▸ Input material

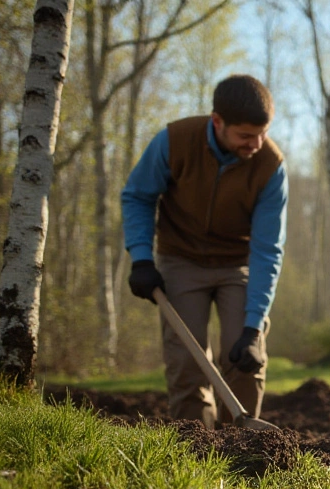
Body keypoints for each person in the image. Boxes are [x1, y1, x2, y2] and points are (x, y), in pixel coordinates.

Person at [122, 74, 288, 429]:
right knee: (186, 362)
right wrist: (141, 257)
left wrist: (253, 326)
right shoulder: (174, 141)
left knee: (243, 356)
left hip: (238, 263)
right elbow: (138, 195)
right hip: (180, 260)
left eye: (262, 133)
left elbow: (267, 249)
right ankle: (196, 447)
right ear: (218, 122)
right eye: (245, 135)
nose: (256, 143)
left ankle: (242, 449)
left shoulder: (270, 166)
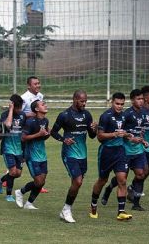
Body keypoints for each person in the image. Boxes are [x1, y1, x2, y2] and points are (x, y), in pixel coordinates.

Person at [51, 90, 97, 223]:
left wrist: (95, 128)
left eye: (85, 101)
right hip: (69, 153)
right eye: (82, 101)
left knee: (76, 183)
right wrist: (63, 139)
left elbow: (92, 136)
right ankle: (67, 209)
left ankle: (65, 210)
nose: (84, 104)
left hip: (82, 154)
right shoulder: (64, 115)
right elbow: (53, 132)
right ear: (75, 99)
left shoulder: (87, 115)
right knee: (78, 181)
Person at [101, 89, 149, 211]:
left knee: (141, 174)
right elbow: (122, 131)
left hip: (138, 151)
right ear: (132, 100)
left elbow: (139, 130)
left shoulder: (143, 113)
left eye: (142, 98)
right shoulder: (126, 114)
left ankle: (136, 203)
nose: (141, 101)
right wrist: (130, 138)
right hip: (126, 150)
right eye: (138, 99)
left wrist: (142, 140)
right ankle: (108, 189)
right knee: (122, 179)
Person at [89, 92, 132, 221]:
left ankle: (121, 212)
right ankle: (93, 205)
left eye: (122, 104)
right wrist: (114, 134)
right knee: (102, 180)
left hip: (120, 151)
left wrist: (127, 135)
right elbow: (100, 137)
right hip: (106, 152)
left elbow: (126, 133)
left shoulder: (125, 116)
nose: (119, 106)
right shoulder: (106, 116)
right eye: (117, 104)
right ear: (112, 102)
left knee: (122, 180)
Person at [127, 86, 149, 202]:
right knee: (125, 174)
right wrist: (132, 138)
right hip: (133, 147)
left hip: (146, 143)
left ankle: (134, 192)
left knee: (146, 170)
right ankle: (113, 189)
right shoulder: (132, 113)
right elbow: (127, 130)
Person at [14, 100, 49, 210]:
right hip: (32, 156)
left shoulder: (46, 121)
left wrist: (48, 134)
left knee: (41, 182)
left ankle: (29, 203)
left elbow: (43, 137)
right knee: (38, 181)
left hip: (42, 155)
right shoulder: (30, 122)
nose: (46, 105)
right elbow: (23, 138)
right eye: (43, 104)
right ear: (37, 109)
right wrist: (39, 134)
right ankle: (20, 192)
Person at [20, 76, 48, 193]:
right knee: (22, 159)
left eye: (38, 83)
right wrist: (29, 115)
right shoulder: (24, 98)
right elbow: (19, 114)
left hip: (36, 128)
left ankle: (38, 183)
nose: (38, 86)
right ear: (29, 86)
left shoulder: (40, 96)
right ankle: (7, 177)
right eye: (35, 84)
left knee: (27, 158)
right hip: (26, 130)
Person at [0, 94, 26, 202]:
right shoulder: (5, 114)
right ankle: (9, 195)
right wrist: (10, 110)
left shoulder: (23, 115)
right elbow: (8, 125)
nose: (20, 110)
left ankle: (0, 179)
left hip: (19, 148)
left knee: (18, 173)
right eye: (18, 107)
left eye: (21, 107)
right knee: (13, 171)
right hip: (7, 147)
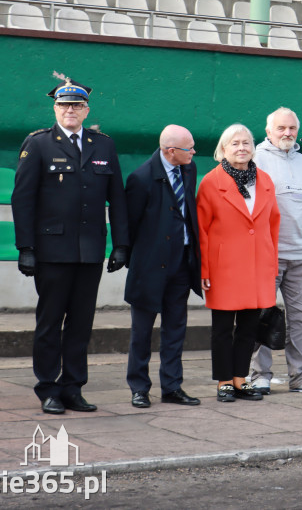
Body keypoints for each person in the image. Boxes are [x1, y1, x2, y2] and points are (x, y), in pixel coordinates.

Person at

==

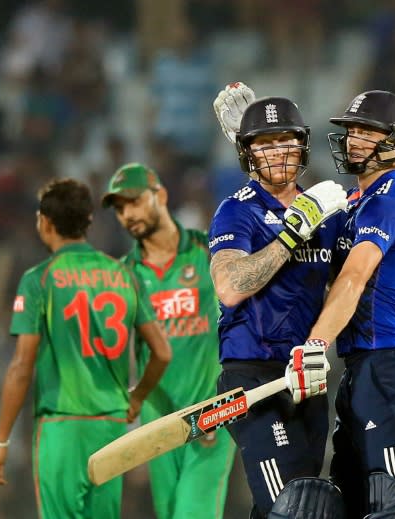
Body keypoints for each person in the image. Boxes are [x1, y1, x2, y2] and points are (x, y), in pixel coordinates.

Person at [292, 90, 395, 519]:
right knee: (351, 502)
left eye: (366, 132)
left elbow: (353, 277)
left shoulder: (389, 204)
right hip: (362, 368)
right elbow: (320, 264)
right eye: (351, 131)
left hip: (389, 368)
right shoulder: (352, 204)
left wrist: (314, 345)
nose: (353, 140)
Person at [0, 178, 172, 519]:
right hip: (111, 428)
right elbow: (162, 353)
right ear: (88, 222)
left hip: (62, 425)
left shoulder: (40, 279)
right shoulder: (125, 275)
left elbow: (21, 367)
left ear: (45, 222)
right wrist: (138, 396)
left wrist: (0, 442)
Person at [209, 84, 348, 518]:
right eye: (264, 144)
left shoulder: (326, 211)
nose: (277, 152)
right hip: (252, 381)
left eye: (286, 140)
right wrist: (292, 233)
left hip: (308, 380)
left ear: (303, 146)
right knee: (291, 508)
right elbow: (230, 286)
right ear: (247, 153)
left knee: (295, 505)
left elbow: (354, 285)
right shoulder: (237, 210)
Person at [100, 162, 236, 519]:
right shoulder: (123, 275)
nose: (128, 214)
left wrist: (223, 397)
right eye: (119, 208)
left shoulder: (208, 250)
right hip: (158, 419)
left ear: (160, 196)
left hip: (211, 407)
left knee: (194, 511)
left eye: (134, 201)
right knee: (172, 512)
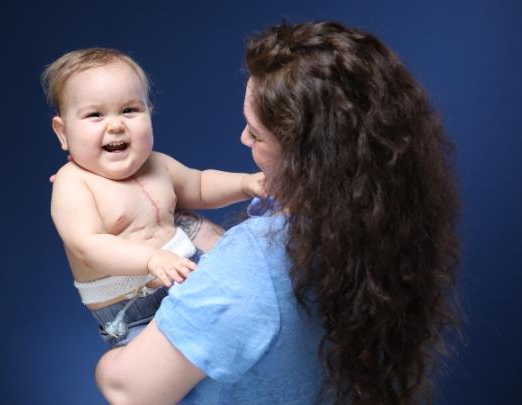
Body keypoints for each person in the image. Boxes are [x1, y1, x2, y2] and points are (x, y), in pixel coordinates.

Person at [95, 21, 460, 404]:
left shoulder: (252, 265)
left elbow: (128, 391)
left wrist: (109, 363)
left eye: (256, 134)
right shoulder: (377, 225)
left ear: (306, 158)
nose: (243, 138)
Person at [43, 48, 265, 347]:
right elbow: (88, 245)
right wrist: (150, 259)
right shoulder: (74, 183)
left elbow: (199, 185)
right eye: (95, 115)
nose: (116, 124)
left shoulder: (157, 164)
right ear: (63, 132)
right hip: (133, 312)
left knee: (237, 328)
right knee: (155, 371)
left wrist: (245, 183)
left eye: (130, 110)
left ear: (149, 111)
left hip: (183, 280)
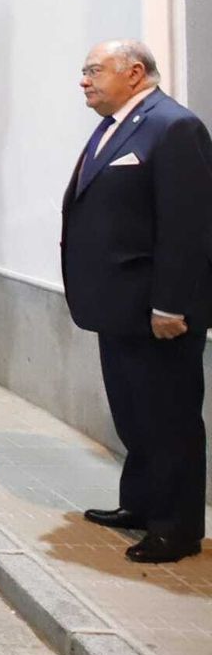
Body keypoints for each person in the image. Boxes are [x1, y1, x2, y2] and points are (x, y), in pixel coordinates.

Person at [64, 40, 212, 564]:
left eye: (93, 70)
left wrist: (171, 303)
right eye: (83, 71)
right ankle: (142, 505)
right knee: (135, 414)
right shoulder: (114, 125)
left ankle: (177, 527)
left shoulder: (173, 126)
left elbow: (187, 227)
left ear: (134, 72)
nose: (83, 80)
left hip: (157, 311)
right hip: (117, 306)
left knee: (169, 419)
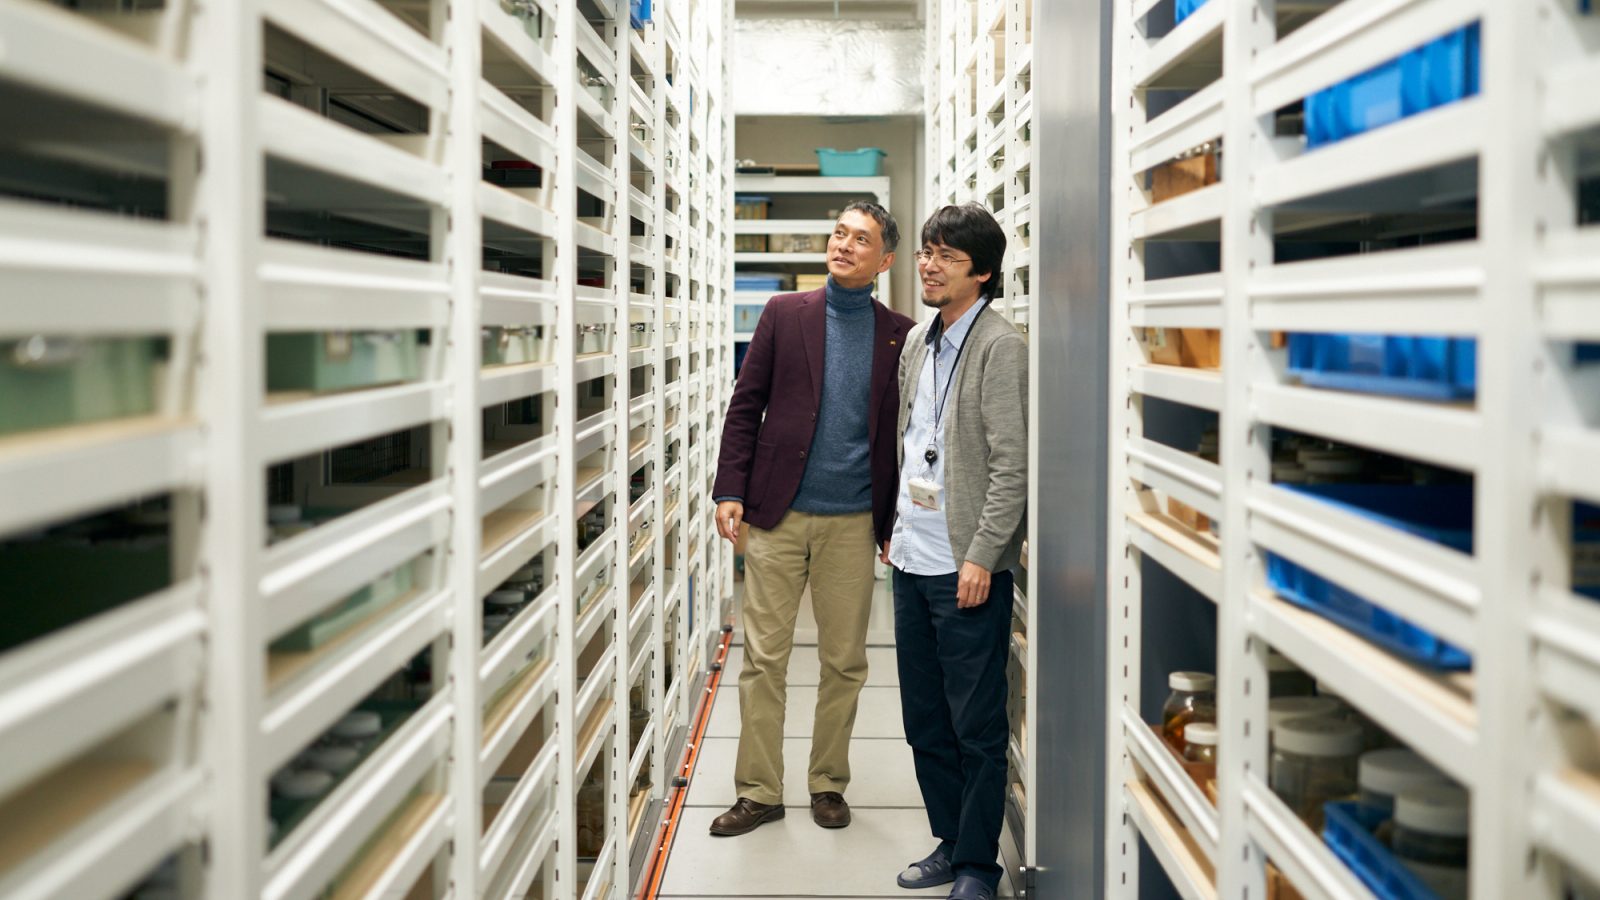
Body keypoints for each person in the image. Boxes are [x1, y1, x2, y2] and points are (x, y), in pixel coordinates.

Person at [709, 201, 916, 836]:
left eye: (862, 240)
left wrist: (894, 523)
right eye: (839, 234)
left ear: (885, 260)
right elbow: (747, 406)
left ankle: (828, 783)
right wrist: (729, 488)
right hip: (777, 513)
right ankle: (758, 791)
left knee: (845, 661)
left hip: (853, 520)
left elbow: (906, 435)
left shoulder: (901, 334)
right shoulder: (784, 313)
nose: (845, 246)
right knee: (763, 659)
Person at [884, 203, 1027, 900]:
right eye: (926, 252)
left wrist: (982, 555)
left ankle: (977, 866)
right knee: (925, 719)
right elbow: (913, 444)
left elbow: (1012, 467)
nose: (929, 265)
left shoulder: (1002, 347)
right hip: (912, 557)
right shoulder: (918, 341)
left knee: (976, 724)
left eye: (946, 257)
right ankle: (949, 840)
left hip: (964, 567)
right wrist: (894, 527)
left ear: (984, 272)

---

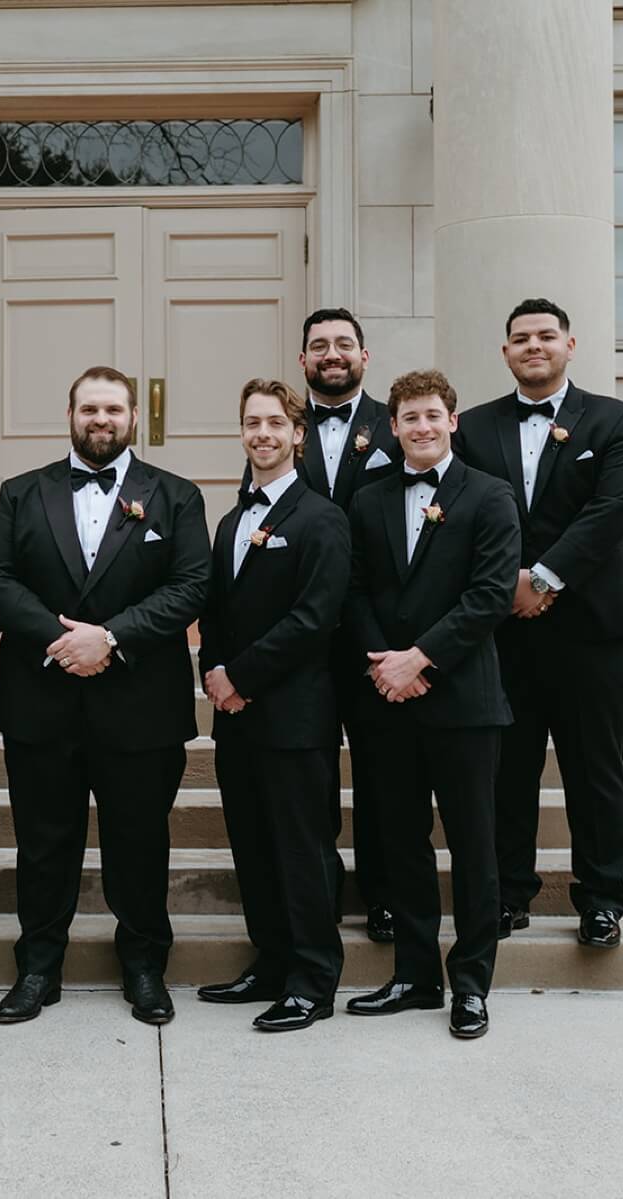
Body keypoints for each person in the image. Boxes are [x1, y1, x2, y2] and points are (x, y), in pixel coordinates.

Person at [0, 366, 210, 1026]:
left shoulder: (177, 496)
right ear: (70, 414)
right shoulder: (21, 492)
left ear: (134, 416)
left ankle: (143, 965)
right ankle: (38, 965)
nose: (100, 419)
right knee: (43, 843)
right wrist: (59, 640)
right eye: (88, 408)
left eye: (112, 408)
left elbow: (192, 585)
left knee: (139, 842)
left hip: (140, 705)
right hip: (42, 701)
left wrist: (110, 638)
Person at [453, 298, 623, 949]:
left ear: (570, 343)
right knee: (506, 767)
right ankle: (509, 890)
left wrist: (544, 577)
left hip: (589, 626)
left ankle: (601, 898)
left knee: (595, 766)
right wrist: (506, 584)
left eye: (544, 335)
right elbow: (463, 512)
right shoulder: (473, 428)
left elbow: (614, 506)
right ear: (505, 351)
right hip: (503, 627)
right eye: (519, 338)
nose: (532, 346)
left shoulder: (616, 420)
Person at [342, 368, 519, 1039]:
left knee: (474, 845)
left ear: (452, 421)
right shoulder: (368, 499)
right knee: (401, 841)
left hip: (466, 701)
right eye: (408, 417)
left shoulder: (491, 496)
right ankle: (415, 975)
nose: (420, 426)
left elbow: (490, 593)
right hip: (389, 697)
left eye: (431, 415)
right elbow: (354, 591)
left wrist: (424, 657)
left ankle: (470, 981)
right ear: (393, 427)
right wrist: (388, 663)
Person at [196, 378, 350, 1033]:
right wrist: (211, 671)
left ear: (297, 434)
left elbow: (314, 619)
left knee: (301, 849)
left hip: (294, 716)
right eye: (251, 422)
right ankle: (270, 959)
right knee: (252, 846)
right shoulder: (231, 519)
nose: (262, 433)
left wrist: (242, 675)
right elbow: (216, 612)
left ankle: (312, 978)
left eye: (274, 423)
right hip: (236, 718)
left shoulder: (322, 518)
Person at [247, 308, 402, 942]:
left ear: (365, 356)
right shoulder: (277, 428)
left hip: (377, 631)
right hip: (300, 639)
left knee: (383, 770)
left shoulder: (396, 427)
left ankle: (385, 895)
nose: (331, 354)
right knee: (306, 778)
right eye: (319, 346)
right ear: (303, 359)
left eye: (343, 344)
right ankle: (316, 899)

▸ Brief
Please return the material above only from the line that holds "right shoulder: (74, 183)" through the line that holds "left ear: (984, 272)", exactly as it stands, ends included and pictures omitted.

▸ Expected answer
right shoulder: (74, 183)
left elbow: (199, 185)
right eye: (95, 115)
nose: (116, 124)
left shoulder: (157, 164)
right ear: (63, 132)
right hip: (133, 312)
left knee: (237, 328)
right knee: (155, 371)
left wrist: (245, 183)
left eye: (130, 110)
left ear: (149, 111)
left hip: (183, 280)
Body keypoints for each person in the image. Boxes are [x1, y1, x2, y2] and points are (x, y), in pixel coordinates.

Person at [64, 40, 212, 564]:
left eye: (93, 70)
left wrist: (171, 303)
right eye: (83, 71)
right ankle: (142, 505)
right knee: (135, 414)
right shoulder: (114, 125)
left ankle: (177, 527)
left shoulder: (173, 126)
left elbow: (187, 227)
left ear: (134, 72)
nose: (83, 80)
left hip: (157, 311)
right hip: (117, 306)
left knee: (169, 419)
Body keypoints for each person in the image. Boxes are [x1, y1, x2, y2] and points are (x, y), in pixel coordinates.

Person at [709, 201, 916, 836]:
left eye: (862, 240)
left wrist: (894, 523)
right eye: (839, 234)
left ear: (885, 260)
right elbow: (747, 406)
left ankle: (828, 783)
right wrist: (729, 488)
right hip: (777, 513)
right ankle: (758, 791)
left knee: (845, 661)
left hip: (853, 520)
left elbow: (906, 435)
left shoulder: (901, 334)
right shoulder: (784, 313)
nose: (845, 246)
right knee: (763, 659)
Person at [884, 203, 1027, 900]:
right eye: (926, 252)
left wrist: (982, 555)
left ankle: (977, 866)
right knee: (925, 719)
right elbow: (913, 444)
left elbow: (1012, 467)
nose: (929, 265)
left shoulder: (1002, 347)
right hip: (912, 557)
right shoulder: (918, 341)
left knee: (976, 724)
left eye: (946, 257)
right ankle: (949, 840)
left hip: (964, 567)
right wrist: (894, 527)
left ear: (984, 272)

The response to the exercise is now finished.